東急、観光型MaaS「Izuko」Phase3の検証結果発表
2021/4/28(水)
東急株式会社(以下、東急)は、東日本旅客鉄道株式会社(以下、JR東日本)、伊豆急行株式会社(以下、伊豆急行)と共に、2020年11月16日から2021年3月31日に伊豆を中心としたエリアで、さまざまな公共交通機関や観光施設、観光体験をスマートフォンで検索・予約・決済できる観光型MaaS「Izuko」Phase3の実証実験を行った。4月27日付のプレスリリースで、実証実験の検証結果をまとめたものを発表している。

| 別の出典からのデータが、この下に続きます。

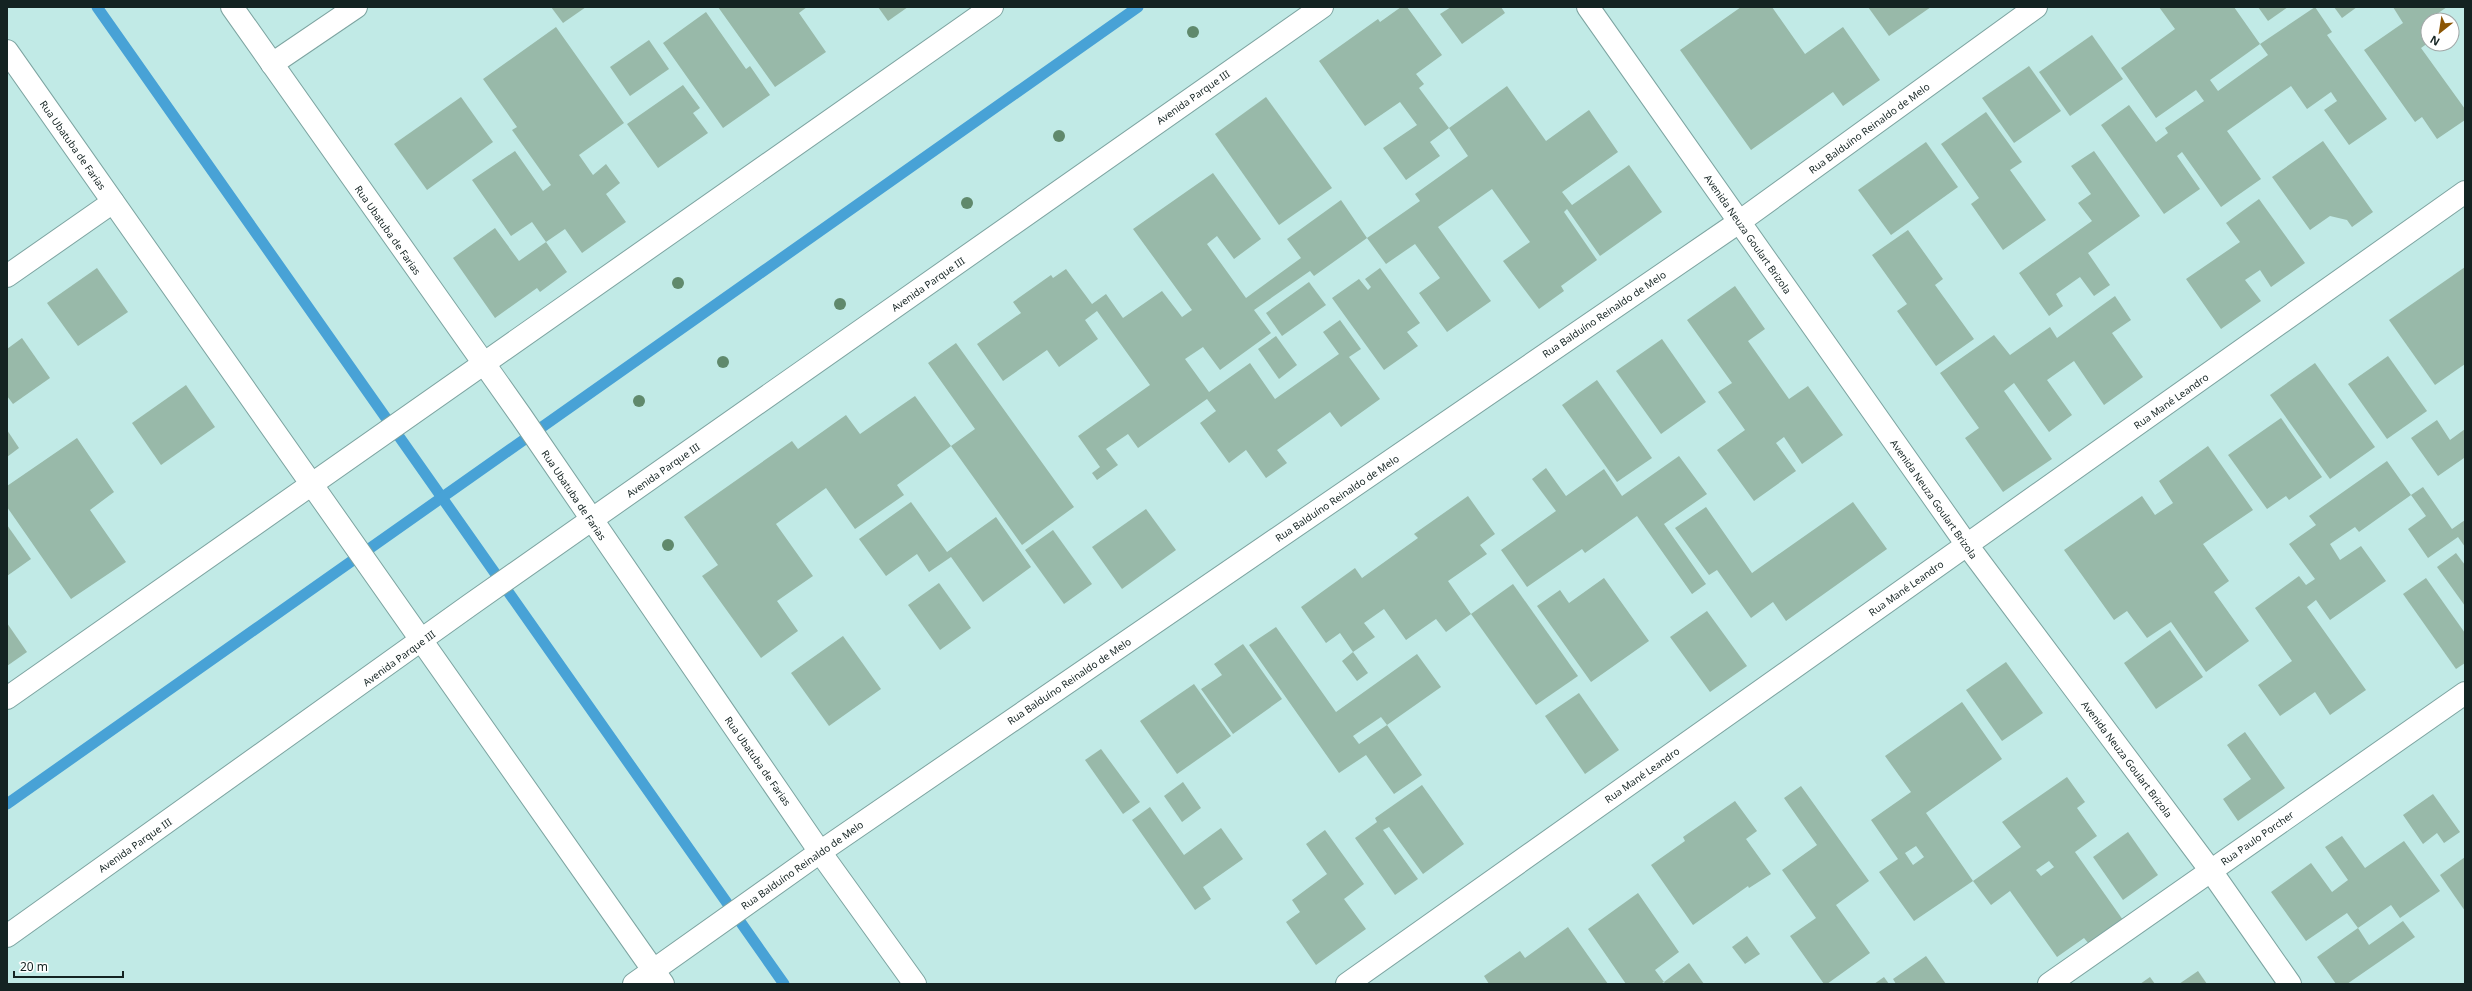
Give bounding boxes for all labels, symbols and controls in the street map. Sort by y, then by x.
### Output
north arrow [2420,12,2460,52]
text: N [2427,32,2442,50]
street label: Avenida Parque III [1154,66,1232,128]
street label: Rua Balduíno Reinaldo de Melo [1806,79,1932,177]
street label: Rua Ubatuba de Farias [37,98,109,193]
street label: Avenida Neuza Goulart Brizola [1701,172,1795,296]
street label: Rua Ubatuba de Farias [352,183,424,278]
street label: Avenida Parque III [889,253,967,315]
street label: Rua Balduíno Reinaldo de Melo [1539,267,1669,361]
street label: Rua Mané Leandro [2131,370,2211,432]
street label: Avenida Neuza Goulart Brizola [1887,437,1981,561]
street label: Avenida Parque III [624,439,702,501]
street label: Rua Ubatuba de Farias [539,447,610,543]
street label: Rua Balduíno Reinaldo de Melo [1272,451,1402,545]
street label: Rua Mané Leandro [1866,557,1946,619]
street label: Avenida Parque III [360,627,438,689]
street label: Rua Balduíno Reinaldo de Melo [1004,634,1134,728]
street label: Avenida Neuza Goulart Brizola [2078,698,2176,820]
street label: Rua Ubatuba de Farias [722,714,794,809]
street label: Rua Mané Leandro [1602,744,1682,806]
street label: Rua Paulo Porcher [2218,807,2296,869]
street label: Avenida Parque III [96,814,174,876]
street label: Rua Balduíno Reinaldo de Melo [738,817,866,913]
scale bar [14,953,123,979]
text: 20 m [20,958,48,975]

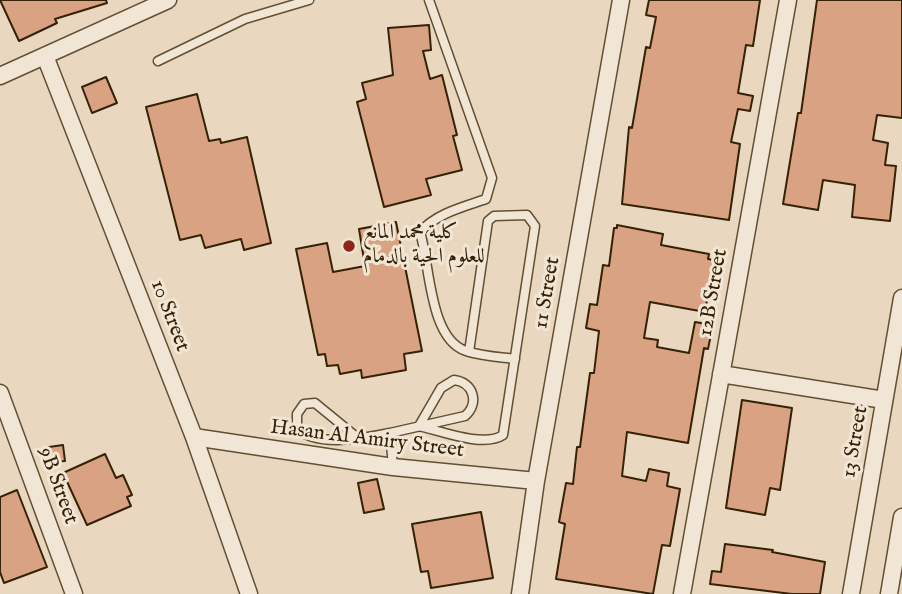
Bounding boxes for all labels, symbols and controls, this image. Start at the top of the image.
place label: كلية محمد المانع للعلوم الحية بالدمام [363,221,485,271]
marker: كلية محمد المانع للعلوم الحية بالدمام [341,238,357,254]
street label: 12B Street [694,247,734,339]
street label: 11 Street [529,255,567,331]
street label: 10 Street [144,277,194,355]
street label: 13 Street [837,404,875,480]
street label: Hasan Al Amiry Street [269,416,465,464]
street label: 9B Street [32,444,82,528]

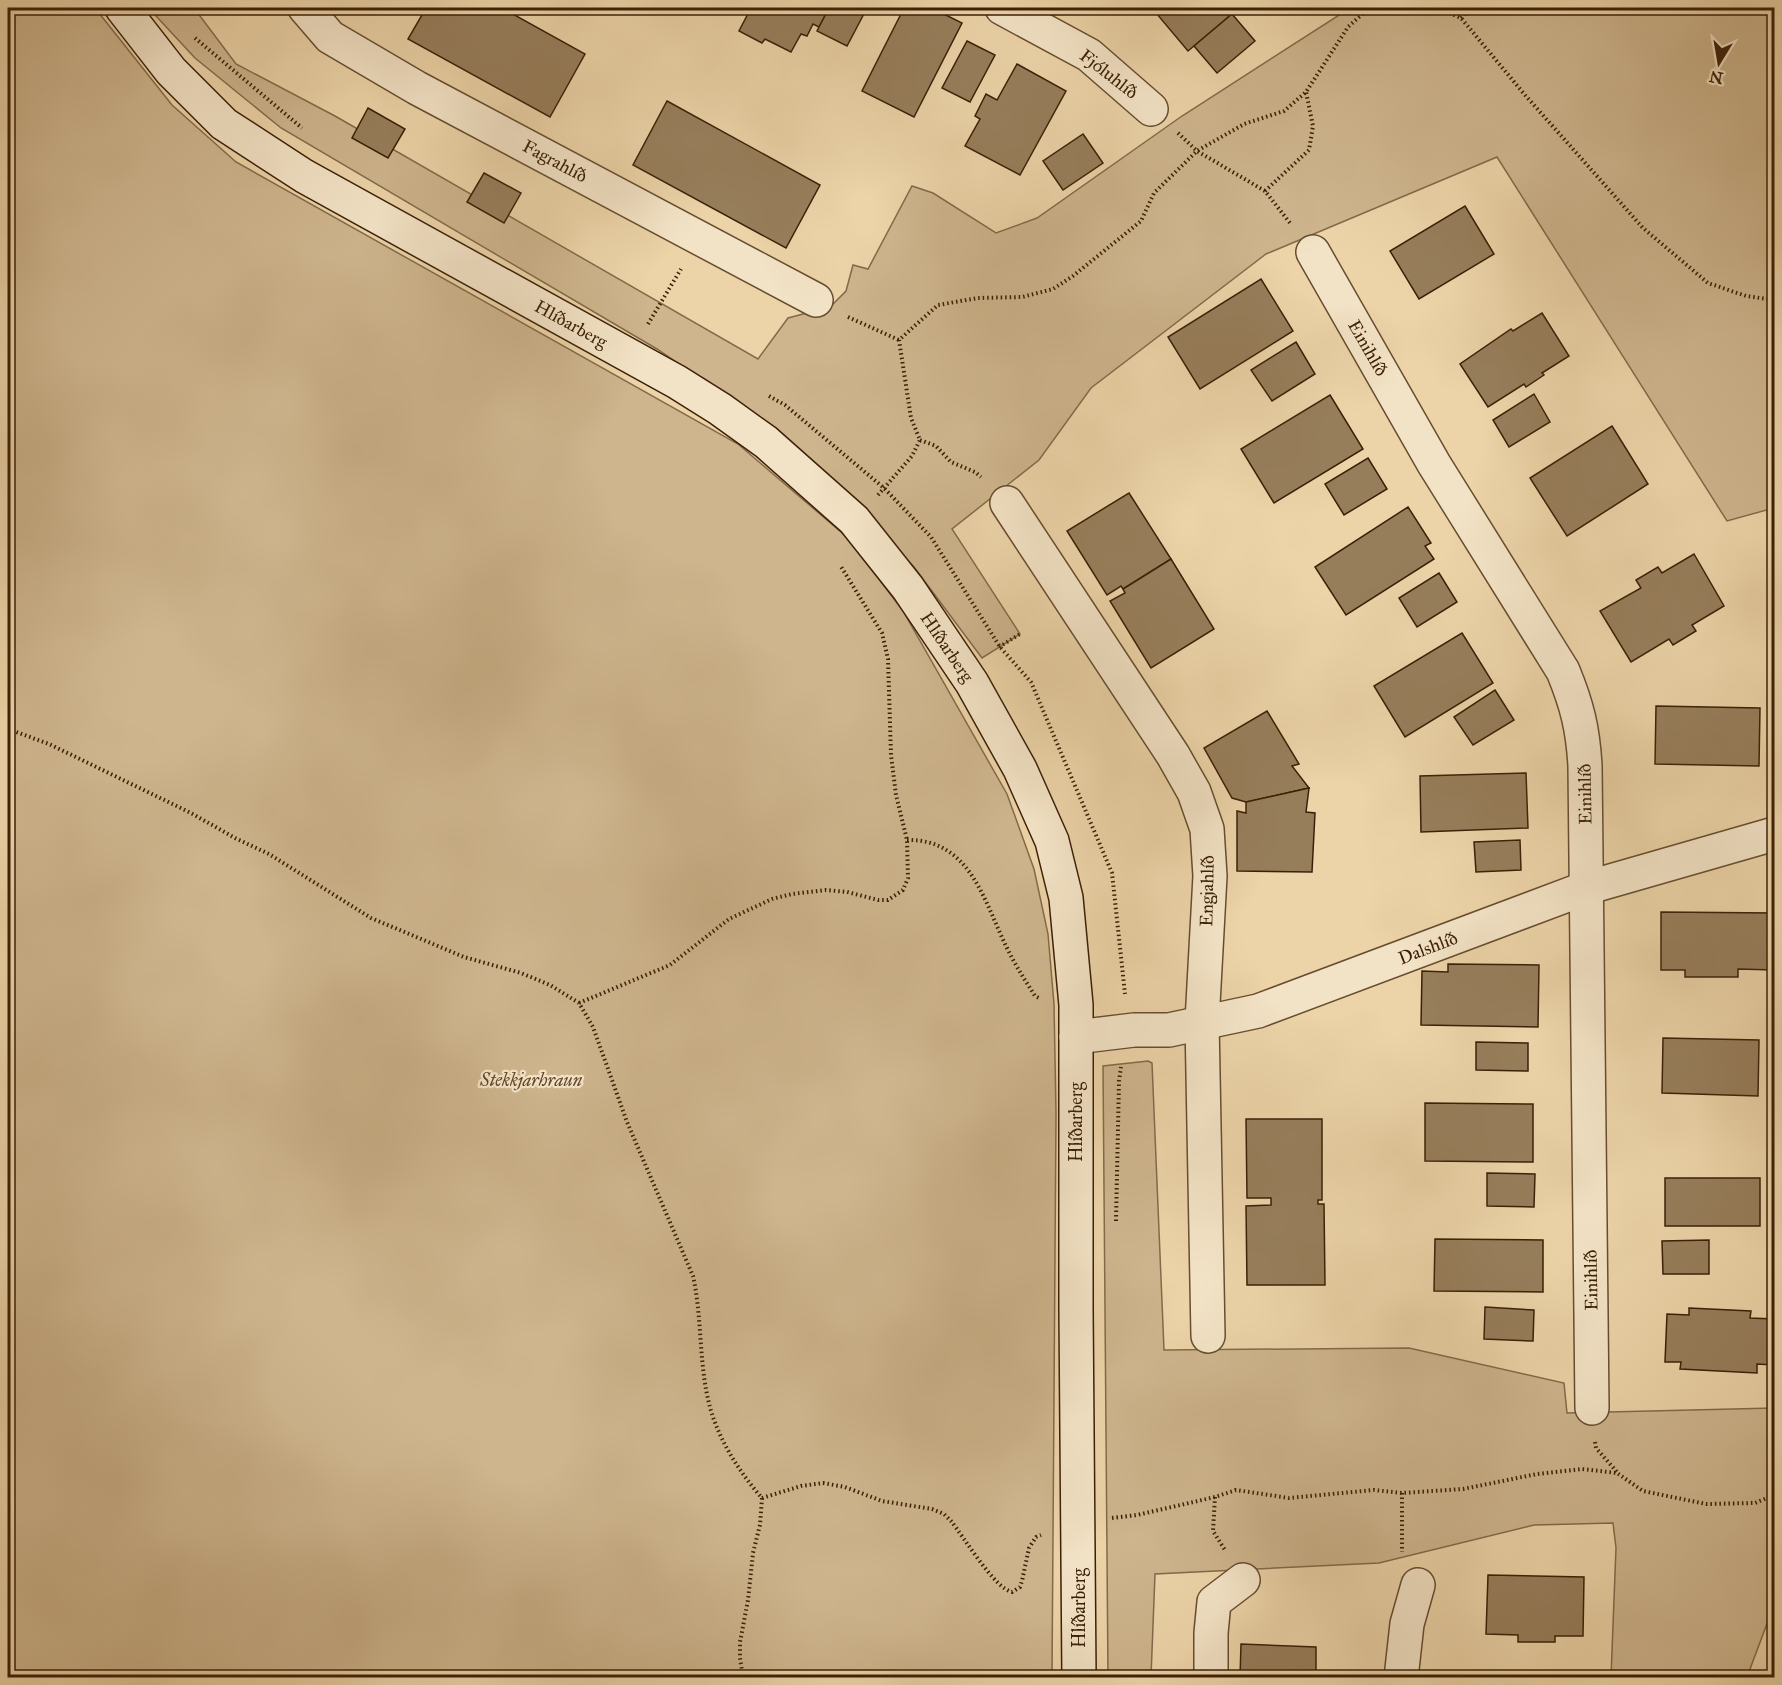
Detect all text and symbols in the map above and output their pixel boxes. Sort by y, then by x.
north arrow [1689,33,1749,93]
street label: Fjóluhlíð [1075,44,1143,104]
text: N [1707,67,1725,88]
street label: Fagrahlíð [518,135,591,188]
street label: Hlíðarberg [530,295,612,354]
street label: Einihlíð [1343,316,1393,380]
street label: Hlíðarberg [915,608,979,687]
street label: Einihlíð [1573,763,1597,825]
street label: Engjahlíð [1195,855,1220,927]
street label: Dalshlíð [1395,927,1461,969]
park label: Stekkjarhraun [479,1069,583,1091]
street label: Hlíðarberg [1065,1081,1088,1162]
street label: Einihlíð [1579,1249,1603,1311]
street label: Hlíðarberg [1068,1567,1091,1648]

今回の実証実験では、サービスエリアを西伊豆エリアや静岡・静岡空港エリアまで拡大すると同時に、観光商品をPhase2の約6倍にあたる125種に拡充させ、オリジナル観光体験を地元事業者と連携して作り出すなど、質と量の両面で、来訪目的の創出を推進した。また事前購入機能の導入、および会員登録時の認証や決済方法の選択肢を増やすなど、ユーザーの利便性向上を図っている。
エリア拡大の結果、販売枚数全体における中伊豆、西伊豆エリアの商品販売割合はPhase2の3倍となる12%伸長し、利用エリア拡大の効果がみられた。また観光商品の拡充についても、Phase2と比較した全チケットに対する観光チケットの販売割合は高くなり、より多くのユーザーのニーズに合った観光商品を充実させることができたという。
しかし、観光チケットの合計販売数は想定を下回った。これについて東急は、コロナ禍の外出自粛の影響を受けたことが原因と考えている。また、新たに開発した予約型のオリジナル観光体験商品については、ユーザーから好評を得ていたものの、コロナ禍の状況が見通せない中で、利用3日前までの予約が必要という制約が心理的ハードルになったという考察を示した。
機能面拡充については、交通チケット購入者の約半数が事前に購入し、約4割のユーザーが新しく導入した認証、もしくは決済方法を利用するなど、利便性の向上に寄与したと考えている。
そのほか、新たにワーケーション施設との連携を行った結果、全利用者の2%をワーケーション滞在者が占め、コロナ禍において生まれた新しい需要を確認した。その一方で、ワーケーション滞在者のニーズに即した商品開発など、伊豆の関係人口増加に向けた新たな課題も明らかになった。
今回の実証実験は、12月末からのGoToキャンペーン停止、首都圏における緊急事態宣言の発出、それに伴う観光・宿泊施設の休業などの時期が重なった影響を受けた。しかし、実証実験に参加した各事業者が、データを随時活用できる機能を整備し、効果測定をタイムリーに行い、各タイミングで最適なプロモーションを実施した。これにより、2月上旬の静岡県内での新型コロナウイルス警戒レベルの引き下げや河津桜の開花以降、徐々に「Izuko」の利用が伸長し、緊急事態宣言解除後には、多くのユーザーが利用しているという。
なお東急は、今回の実証実験の結果を踏まえ、今後社会実装を含め、持続可能な運営体制や収益確保に向けて、関係者と検討していくと述べている。